Though the company focuses on Medicare patients, it accepts many different kinds of insurance at all of its locations, it says.
“Quite frankly, I had never heard of them before they called my office looking to set up a meeting,” said Baldelli-Hunt.
After doing her homework on the company, Baldelli-Hunt says she's intrigued by its health care model and says the offer of providing transportation to patients could turn out to be critical for many older city residents who are either unwilling or unable to get behind the wheel to see a doctor.
“It's important to make sure certain patients are not skipping appointments because they have trouble getting to the doctor,” the mayor said. “This will be an entirely new addition to the types of healthcare services that are available in this area.”

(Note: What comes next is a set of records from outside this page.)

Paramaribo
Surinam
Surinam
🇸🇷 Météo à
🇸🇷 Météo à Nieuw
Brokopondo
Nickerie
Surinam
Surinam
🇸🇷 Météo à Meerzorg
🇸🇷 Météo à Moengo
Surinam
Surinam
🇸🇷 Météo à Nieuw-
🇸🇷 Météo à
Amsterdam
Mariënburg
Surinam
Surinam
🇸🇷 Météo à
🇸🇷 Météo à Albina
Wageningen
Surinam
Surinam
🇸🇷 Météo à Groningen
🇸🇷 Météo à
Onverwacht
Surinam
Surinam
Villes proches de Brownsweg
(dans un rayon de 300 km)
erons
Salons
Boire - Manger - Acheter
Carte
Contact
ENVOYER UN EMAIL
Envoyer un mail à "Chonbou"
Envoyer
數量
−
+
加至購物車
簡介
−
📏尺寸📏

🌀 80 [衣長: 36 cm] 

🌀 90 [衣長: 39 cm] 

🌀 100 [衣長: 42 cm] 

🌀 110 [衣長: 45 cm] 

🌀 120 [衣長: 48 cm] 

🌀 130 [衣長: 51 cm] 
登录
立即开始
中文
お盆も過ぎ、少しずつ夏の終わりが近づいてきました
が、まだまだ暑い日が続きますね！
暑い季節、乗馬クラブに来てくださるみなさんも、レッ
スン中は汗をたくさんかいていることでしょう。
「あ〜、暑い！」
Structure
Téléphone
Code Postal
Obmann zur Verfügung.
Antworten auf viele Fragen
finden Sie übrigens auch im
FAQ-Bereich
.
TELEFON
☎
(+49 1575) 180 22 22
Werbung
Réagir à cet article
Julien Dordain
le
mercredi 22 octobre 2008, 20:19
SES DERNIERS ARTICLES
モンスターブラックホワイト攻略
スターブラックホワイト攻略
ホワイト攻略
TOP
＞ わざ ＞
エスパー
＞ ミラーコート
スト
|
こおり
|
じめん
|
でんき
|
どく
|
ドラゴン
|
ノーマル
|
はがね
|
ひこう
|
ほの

Baldelli-Hunt says Oak Street Health's plans represent one less vacant retail pad in an area that's undergone significant reinvention since the exodus of Walmart, Lowe's and other brand-name merchants on what was predominantly a retail strip – and that's a promising trend.
While some retail has come back and some has relocated within the zone – Dunkin' Donuts and Ocean State Job Lot are just a couple of examples – the future of the shopping district is looking increasingly like that of a mecca of mixed uses.
The blend includes not only health care and biotherapeutics, but lifestyle businesses, a house of worship, recreation and government services. Some of the newest tenants include Waters Church, located in the former Mark Steven Factory Outlet; Aero Trampoline, which took over a portion the former Shaw's supermarket; the state Division of Motor Vehicles, which set up a modern branch of the Registry of Motor Vehicles in a former McDonald's; and Planet Fitness, another successor to the Shaw's floors-space.
Some of these enterprises aren't selling merchandise, but Baldelli-Hunt say they bring “human capital” to the area that will drive business at other stores that are.
And relocations like that of Job Lot represent real economic growth because the company dropped a lease to invest in its own building, purchasing the former Walmart.
“It is a big deal,” says Baldelli-Hunt. “That's economic development.”